Парикмахер поднимался вверх осторожно. Ступени винтовой лестницы угрожающе скрипели под ногами: ржавое железо уже забыло, когда на него ступали люди. В свете фонарика то и дело возникали космы серой паутины, свисавшей со стен. Пахло прелью и машинным маслом.
Парикмахер взобрался на верхнюю площадку, открыл портфель, достал веник и старательно вымел металлический пол. Пыль он сбрасывал внутрь лестничного пролета. После этого подошел к смотровому окну и отодрал прикрывавшие его доски.
Достал бинокль и внимательно, с дотошностью артиллерийского наблюдателя осмотрел территорию станции и прилегавшую к ней улицу.
Пространство перед зданием прокуратуры и контрразведки, внутренний дворик просматривались с высоты прекрасно.
Парикмахер дождался выхода заключенных на прогулку. Их было трое. Лица людей, приближенные оптикой, оказались вполне узнаваемы.
Увиденное удовлетворило Парикмахера. Он уложил бинокль в портфель, прикрыл амбразуру фанеркой и двинулся вниз, сметая со ступенек лестницы пыль. Оставлять следов не хотелось.

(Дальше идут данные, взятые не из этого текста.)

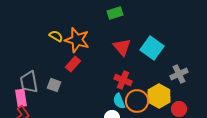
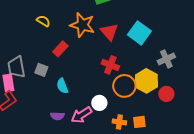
orange star: (77, 40) -> (82, 25), moved
cyan semicircle: (119, 101) -> (62, 86), moved

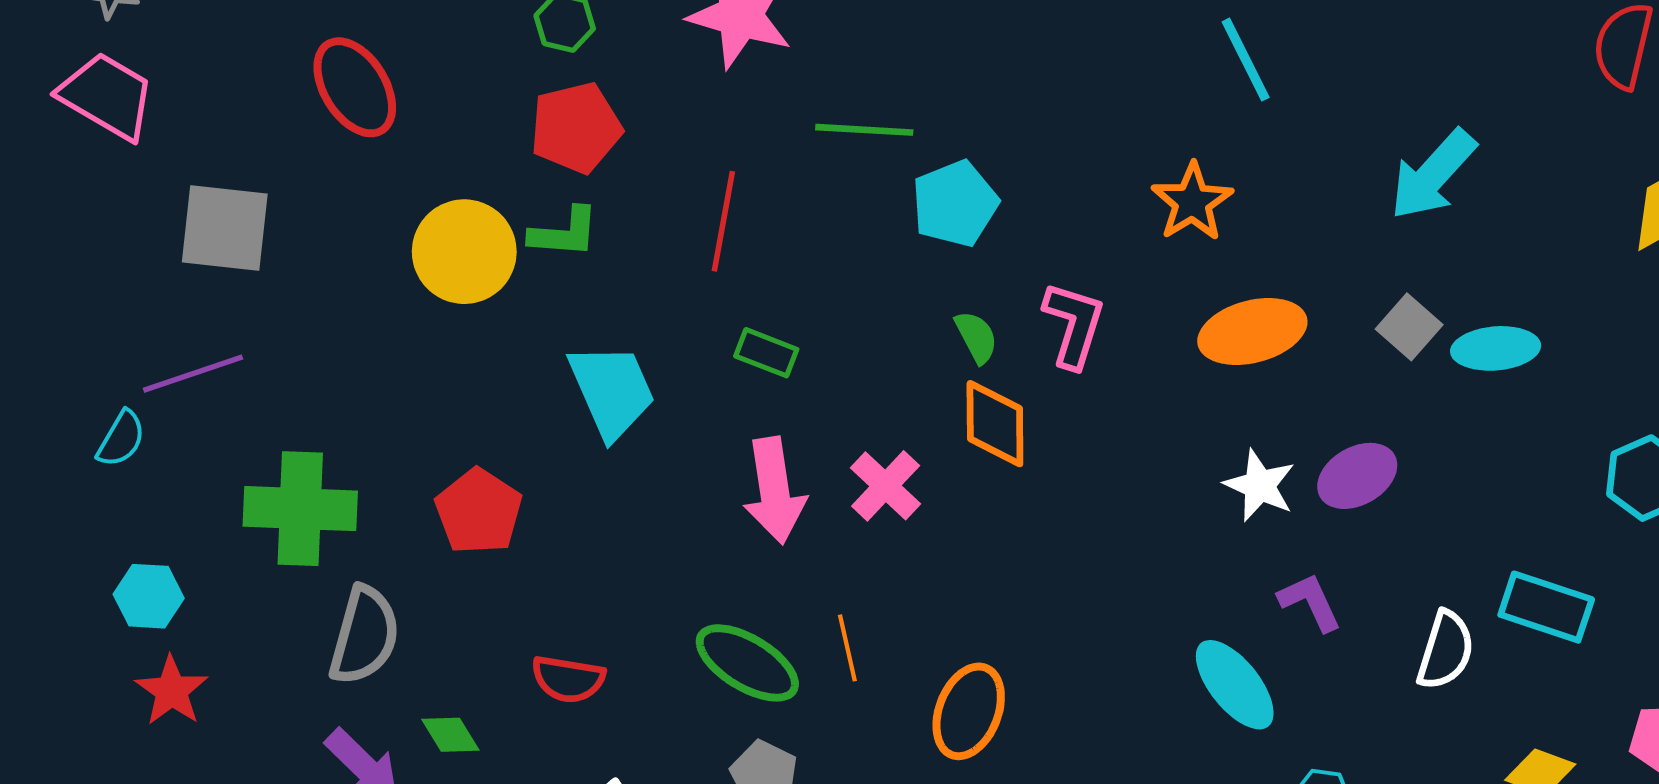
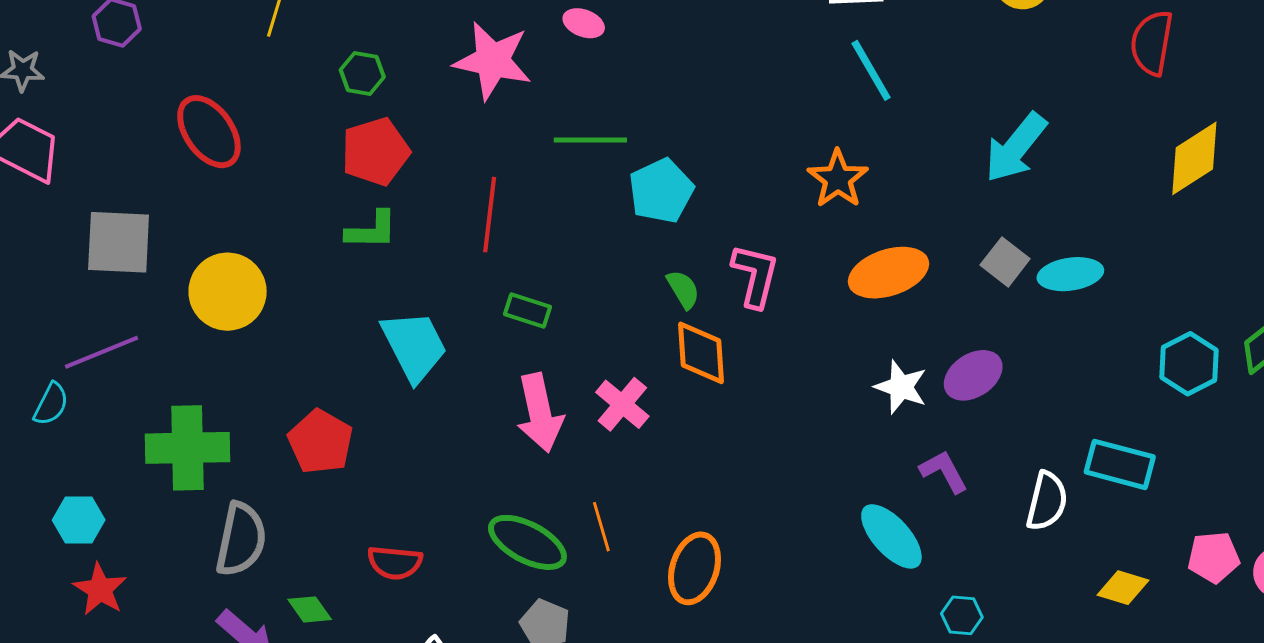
yellow circle: (464, 252) -> (228, 292), moved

Два дня подряд, не ленясь, продолжал наблюдать. Установил, что полковника Блинова выводят на прогулку в одиночестве и разрешают оставаться во дворике дольше, чем другим.
Перед тем как отправиться в засаду, Парикмахер зашел в кафе на Приморском бульваре. Заказал чашечку кофе с двумя пирожными безе. Пока официантка ходила за заказом, Парикмахер вынул из кармана полиэтиленовый пакет и высыпал в него сигаретные окурки, доверху заполнявшие керамическую пепельницу. Пакет убрал, чтобы унести с собой.